* _Set problem 1_:
Answer each question from the Kubernetes node debugging guide below, one line per answer, marked (a), (b), (c).
(a) Which container image does the guide's kubectl debug command use?
(b) Which command does the guide run to get inside the host OS filesystem?
(c) According to the guide, what does Kubernetes do when disk or memory pressure is high?
* _Set problem 2_: Extend the Kubernetes node debugging guide below, picking up after its last sentence.

* _Extracted text_:
How to Debug Kubernetes Node Issues (K3s and General Clusters)

When a node becomes NotReady or you can’t access logs from pods, it usually means something is wrong with the kubelet, network, or system resources.
This guide shows how to inspect and recover a node without SSH access, using kubectl debug.

🧭 1. Accessing the Node

Use kubectl debug to run a privileged pod directly on the node:

kubectl debug node/<node-name> -it --image=nicolaka/netshoot -- /bin/sh
chroot /host sh

You’re now inside the host OS filesystem and can inspect it as root.

🩺 2. Basic System Health

Check the core system metrics first:

hostname
df -h                 # Disk usage
free -m               # Memory
uptime                # CPU load

If disk or memory pressure is high, Kubernetes will automatically taint the node as NotReady.

* _Source material_:
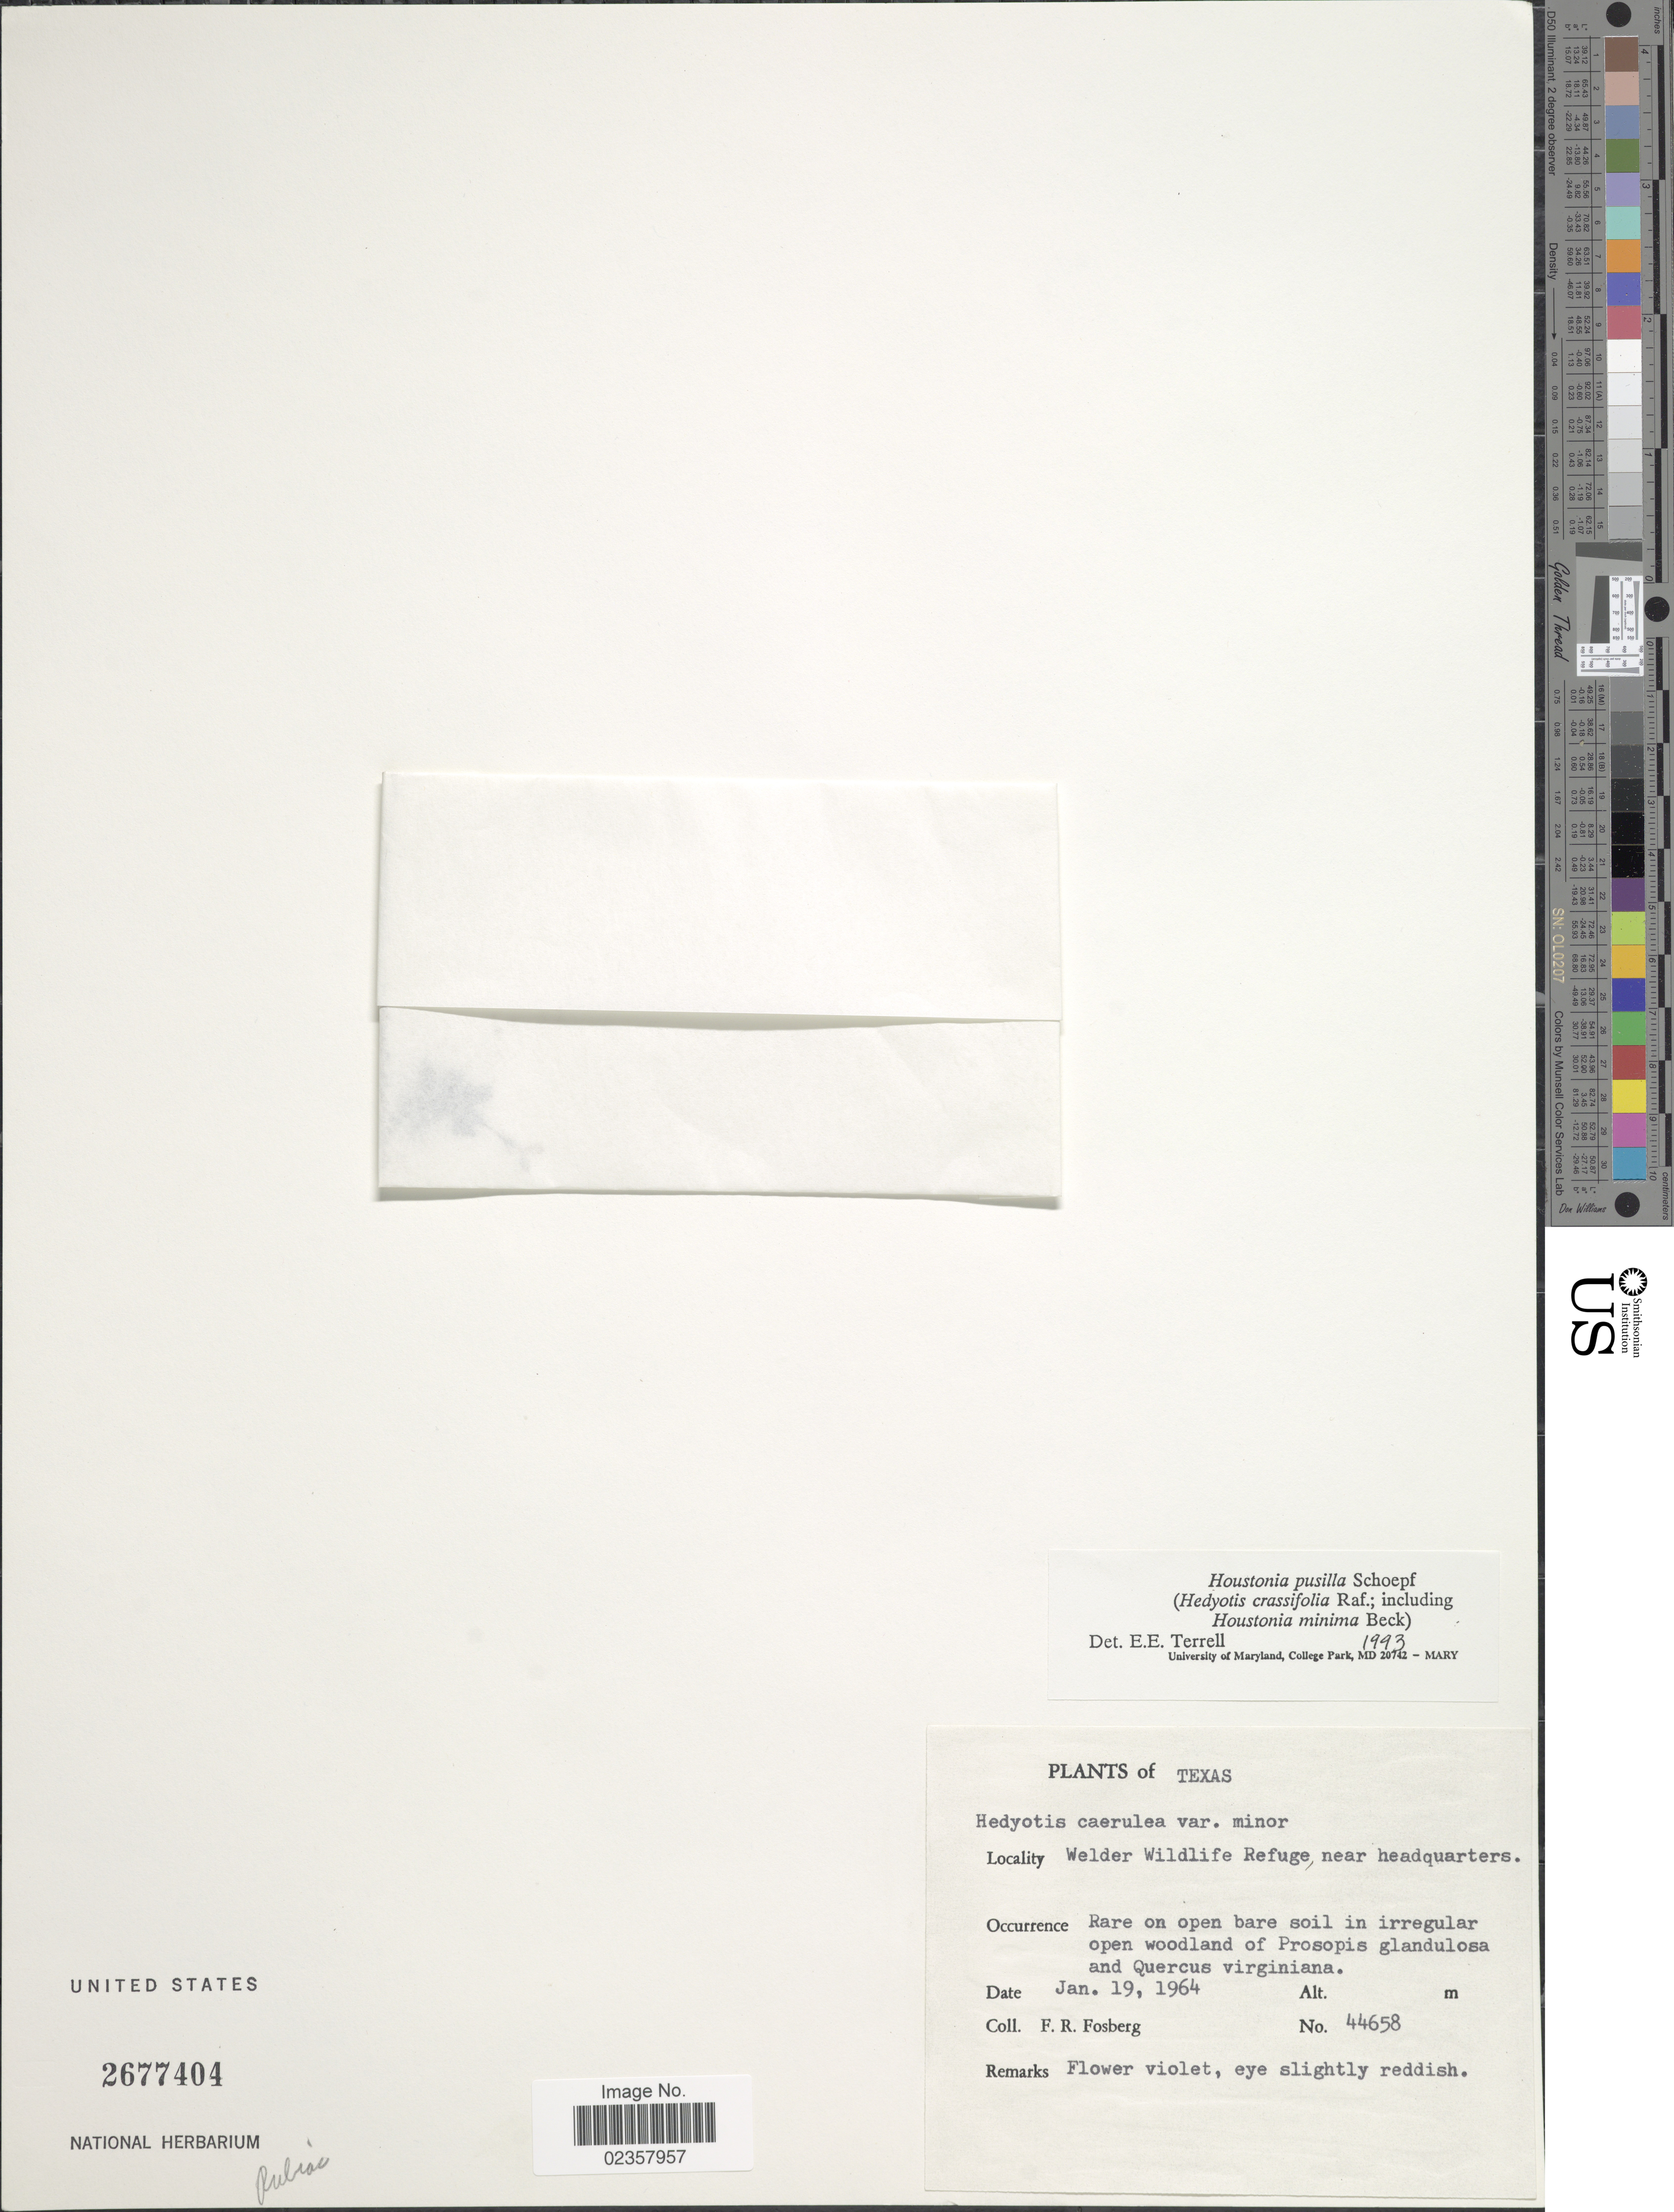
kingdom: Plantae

* _Response 1_:
(a) nicolaka/netshoot
(b) chroot /host sh
(c) It automatically taints the node as NotReady.

* _Response 2_:
⚙️ 3. Check Critical Processes

ps aux | grep k3s      # K3s server or agent should be running
ps aux | grep kubelet  # Kubelet should be part of the K3s process

If kubelet is missing, the node cannot register with the control plane.

📜 4. Retrieve Logs

K3s may log differently depending on installation method and OS. Try the following paths in order:

cat /var/lib/rancher/k3s/server/logs/k3s.log | tail -n 50
cat /var/lib/rancher/k3s/agent/logs/k3s.log | tail -n 50
journalctl -u k3s --no-pager | tail -n 50
cat /proc/$(pgrep -f "k3s server|k3s agent")/fd/1 | tail -n 50

If you get logs from /proc/.../fd/1, you’re tailing the live K3s process output — this works even without traditional log files.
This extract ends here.